Additionally, without government interference, there would be no need to lobby for special rules or exemptions for one industry over another.  No corporate lobbyists flying our elected officials to the Bahamas on "fact-finding" trips (did you ever notice that they never fly to Alaska or Greenland for these trips?) because there would be no reason to affect government policy.  To be honest, I have to wonder if merely eliminating all work rules would remove the necessity for all that corporate shenanigans?  Of course, we would also have to dial down the environmental laws, but what is a bit of smog or dirty water if we can rid Washington of all those special interest lobbyists for the business world?  There is certainly some envy in some parts of the west over the current Chinese version of capitalism.  We could have that too, as long as we are willing to turn a blind eye to $5 an hour wages, few if any work holidays, reduced heat in the winter, no air conditioning in the summer, effluent dumping in our neighborhood creeks and rivers, and just a bit more acid rain to help scrub away the dirt and grime on our roads and bridges. 

But wait, I thought employees would only work for employers who did the right thing?  Oh, that's right.  That only works when there are jobs to be chosen from.  In a high unemployment time, like now, we would just have to take what we could get.  We just need to have faith that once the economy recovers, all those low paying job holders will see an increase in pay as employers become flush with excess money.  (I guess the $2 trillion dollars that is supposedly on the books of our biggest corporations isn't quite excess enough). 

As for health care, again, the ideal world awaits us.  Since even fewer employers will provide health care coverage, you can pull up those boot straps and get your own.  And, as long as one stays healthy, premiums will be affordable, if you choose to buy coverage at all.  Of course, since you are on your own and there is no "group" to buffer the costs of health care should you get sick, be involved in an accident, or begin to age, you will pay the market price.  Can't afford it?  Well, I guess you should have been more careful and avoided that accident, or ate better foods so you didn't get sick, or made sure you were born to parents with better aging genes so your health remained good over time.  Cancer, diabetes, disabled in an accident?  If insurance companies had to cover the cost of all those people who fell victim to these problems, how would they make a profit?  Clearly, in a market driven economy, the sick must pay more for health care and health care coverage just as you would for any consummable or service. 

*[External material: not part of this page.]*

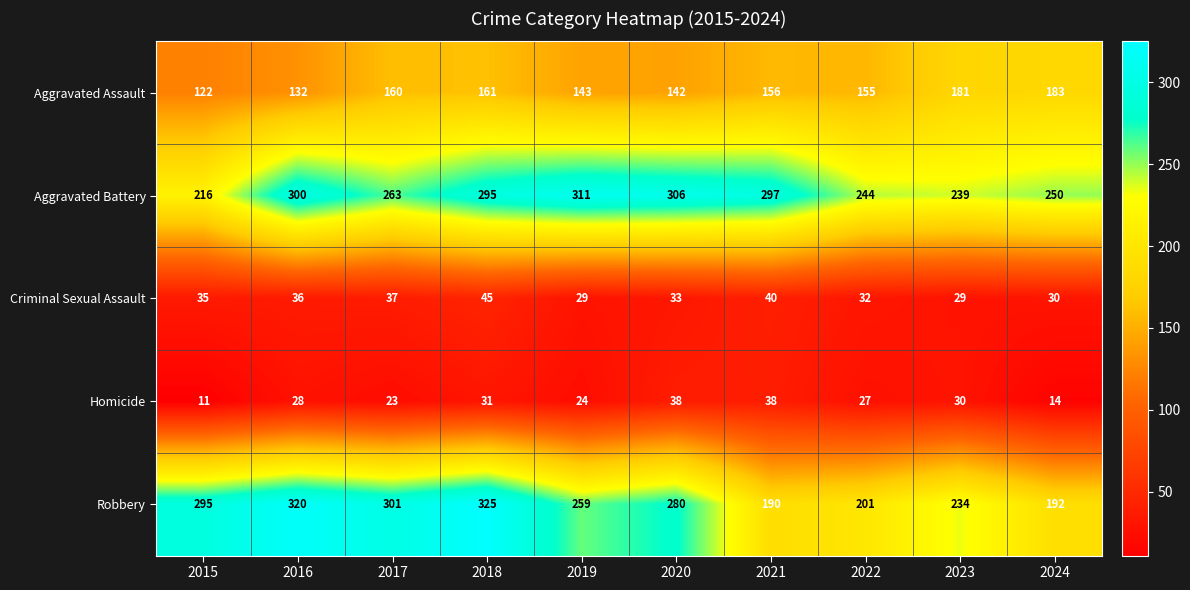

What is the total value across all series at 2022?

659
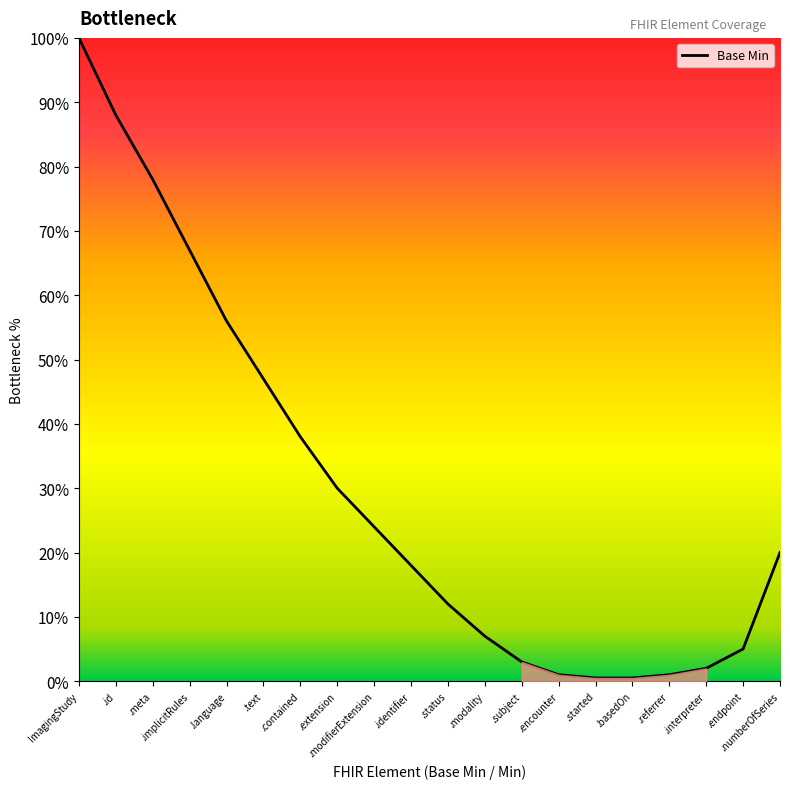

What position from the right is .language?

16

But then again, perhaps we can reverse the recent increase in life expectancy.  Without environmental regs, there should be more pollution so that will reduce the number of seniors.  And, less health care coverage will mean less health care services so people will begin to die younger.  So perhaps a truly libertarian viewpoint will work; each person is responsible for themselves, and those that can't provide are left to their own devices.  Survival of the fittest.  Darwinism wins again!  Put that in your creationism pipe and smoke it!